而他身前的薑雲姝,一雙杏眸複雜無比,有觸動,有震撼,更有一絲絲慚愧,在這個世界,男人能為女人不擴充後院,那便是極大的寵愛了,誰還敢奢求與江山社稷相比?
她不是蔚青瑤,她隻是一個普通的女人,從小便學著三從四德的禮教,深受男女不平等的影響,可是現在卻有一個男人站出來,毫不猶豫地選擇了她。
究竟是她低估了自己,還是低估了他?
東樓池月看著對麵一張張充滿驚訝的臉,不以為意,但見那小丫頭也是這種表情,就有些哭笑不得了。
看來她雖接受了自己,卻還是像一頭受驚過度的鹿,對自己充滿了懷疑,恐怕隻要一察覺出風聲不對,便要立即撒丫子逃離他身邊吧?
此時,包圍圈果然讓出一條路來。
不知為何,東樓懿心底卻高興不起來,反而有些惱怒,好像自己哪裏輸了似的,但究竟是哪裏輸了,他又無從得知,隻好拋開雜念,先離開再說。
此次下墓損失慘重,不宜再起衝突,何況他也沒拿到神杯,實在沒必要和東樓池月拚命,是以見好就收,帶著顧風岩便離開了密林。
他們一走,薑雲姝立刻來到東樓池月身邊,假裝埋怨道:“他手裏可拿著神杯,你就這麼讓他走了?!”
“此墓中真有神杯?”東樓池月看向一行人的背影,眉色微蹙。
薑雲姝心中咯噔一下,“你是不是後悔了?”
“怎會?神杯力量神秘無常,他就算拿到了,也不一定能探得其奧秘。”東樓池月神色從容,不似作假,收回目光,似鬆了一口氣,“倒是你,無事便好。”
“你真這麼想?”薑雲姝杏眸明亮,心裏跟抹了蜜一樣。
雖然知道他不可能輕易放棄江山社稷,但能在危難之際首先考慮她,這就代表,他來日若稱帝,便絕不會做出像話本裏的帝王那般,為了江山穩固,而將寵妃縊死在荒野。

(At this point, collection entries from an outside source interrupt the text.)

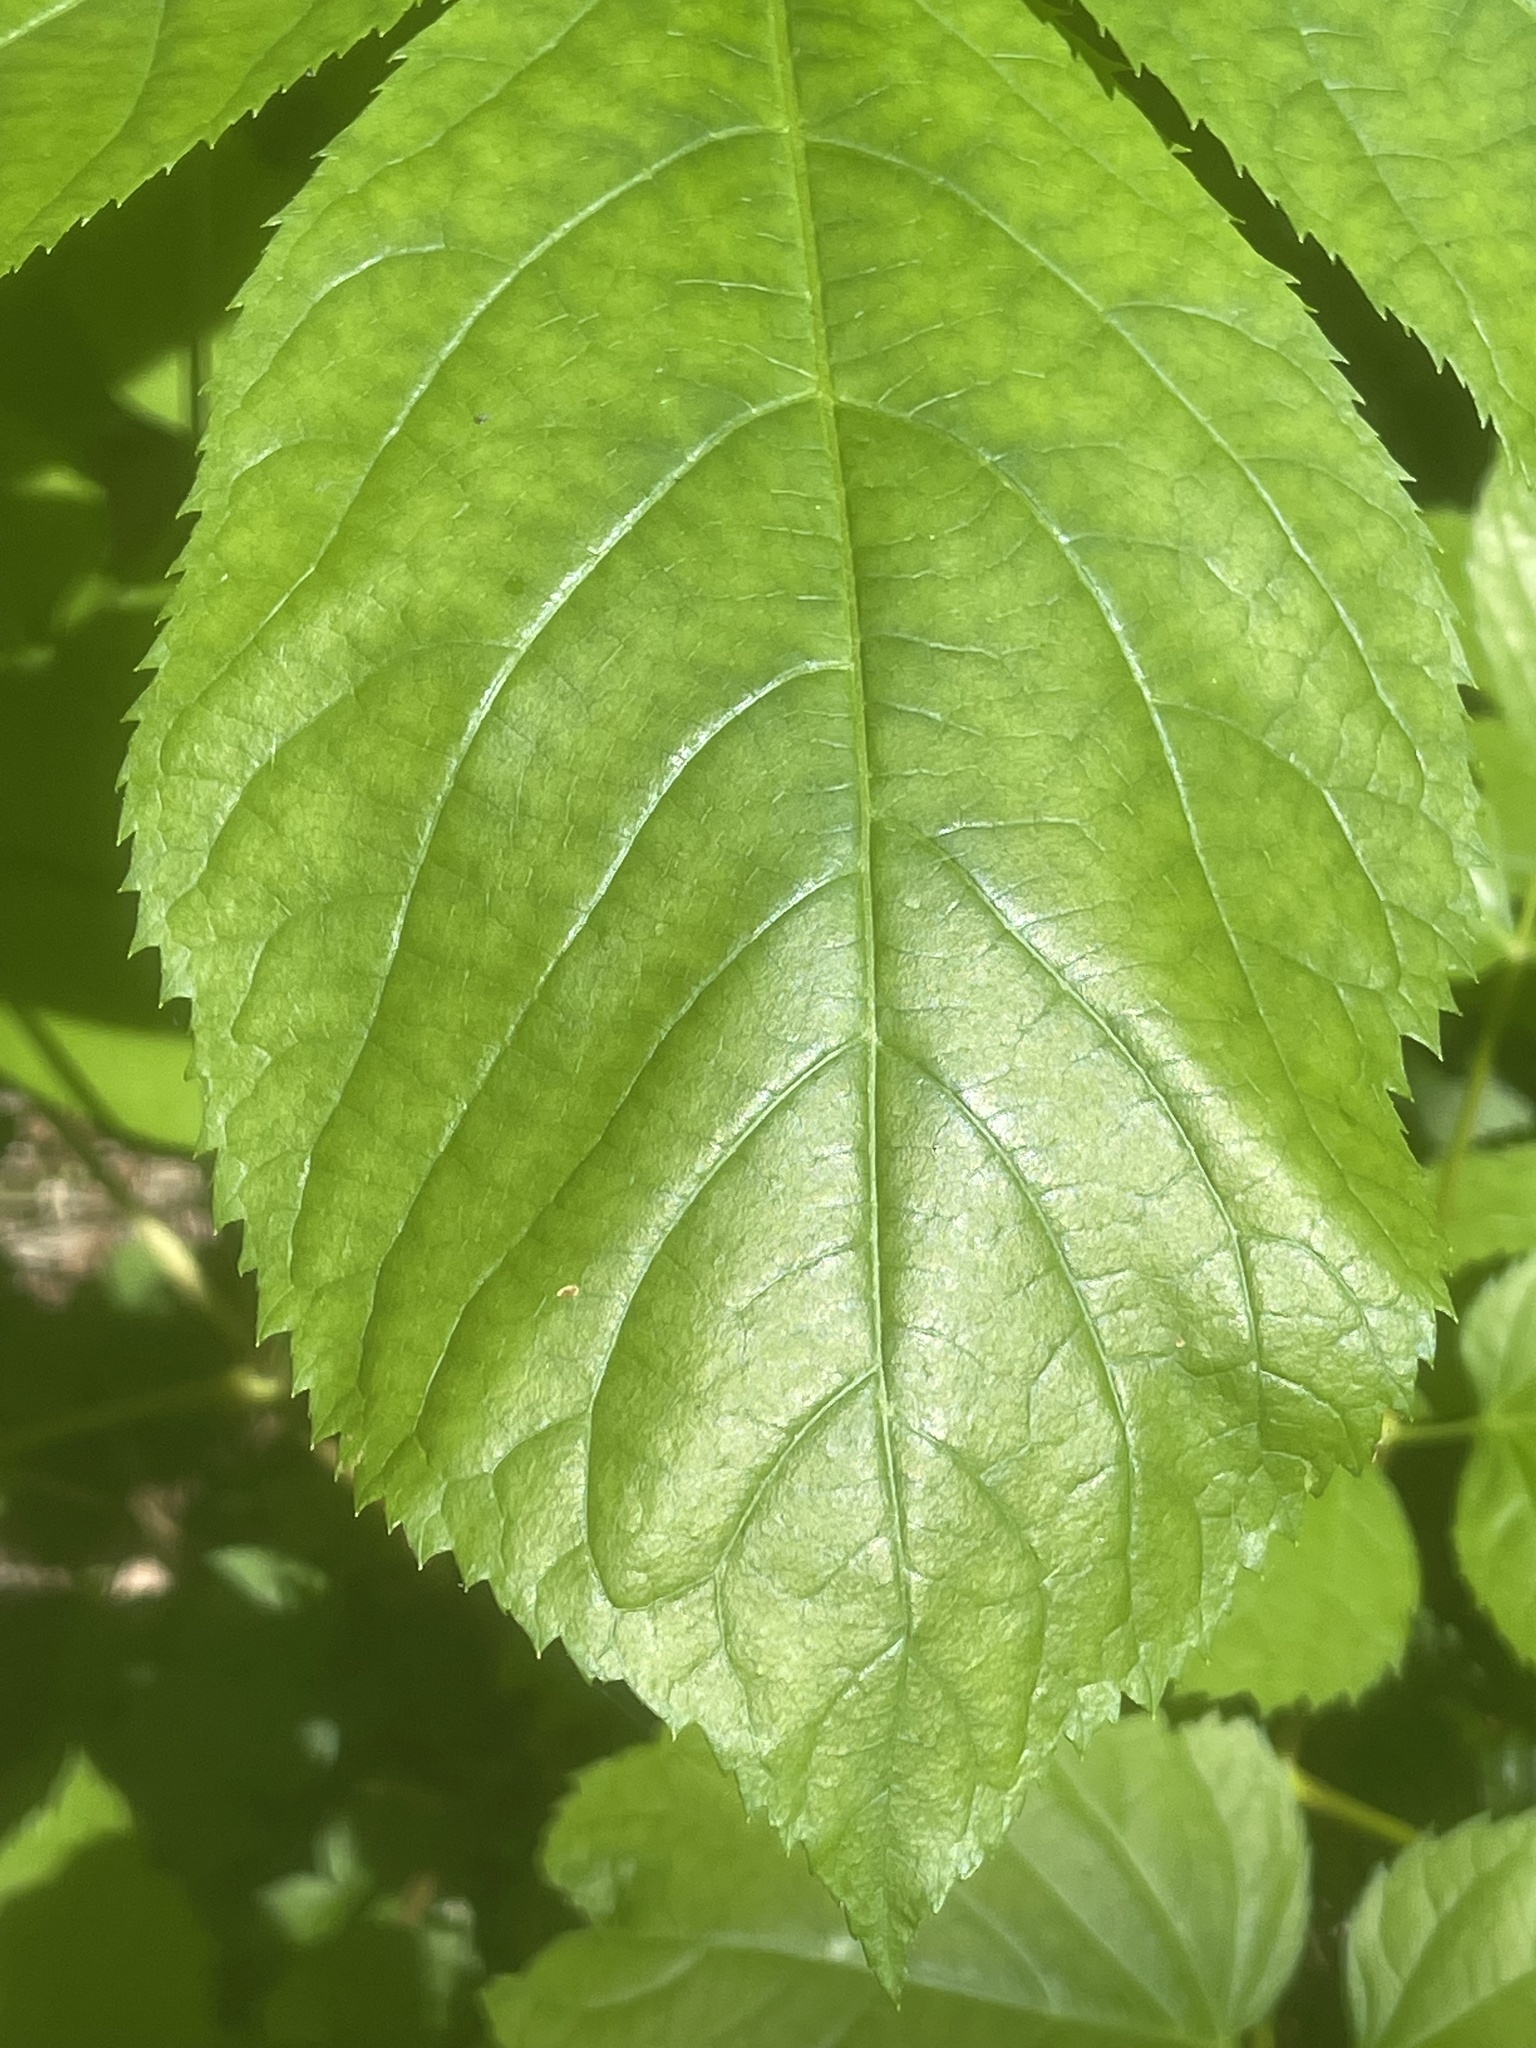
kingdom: Plantae
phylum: Tracheophyta
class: Magnoliopsida
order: Apiales
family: Araliaceae
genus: Aralia
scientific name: Aralia californica
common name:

東樓池月看著她,鳳眸微眯,仿佛看出了端倪,“墓中並無神杯?你在試探本宮?”
見他語氣轉沉,她當即打了個馬虎眼,繞著耳朵後的碎發,茫然地眨了眨水潤的杏眸,“咦,我剛剛有說是神杯嗎?我好像說的是別的什麼物件吧?”
東樓池月心思敏銳,豈會看不穿她的小心思,見她一身狼狽,裙擺大半被勾破,心疼都心疼不過來,又豈會責怪她試探自己,隨手脫下外袍披在她身上,遮住她裙擺的破洞,順著她的話笑問道:“那你說說,是什麼物件?”
薑雲姝這才附道他耳旁細語。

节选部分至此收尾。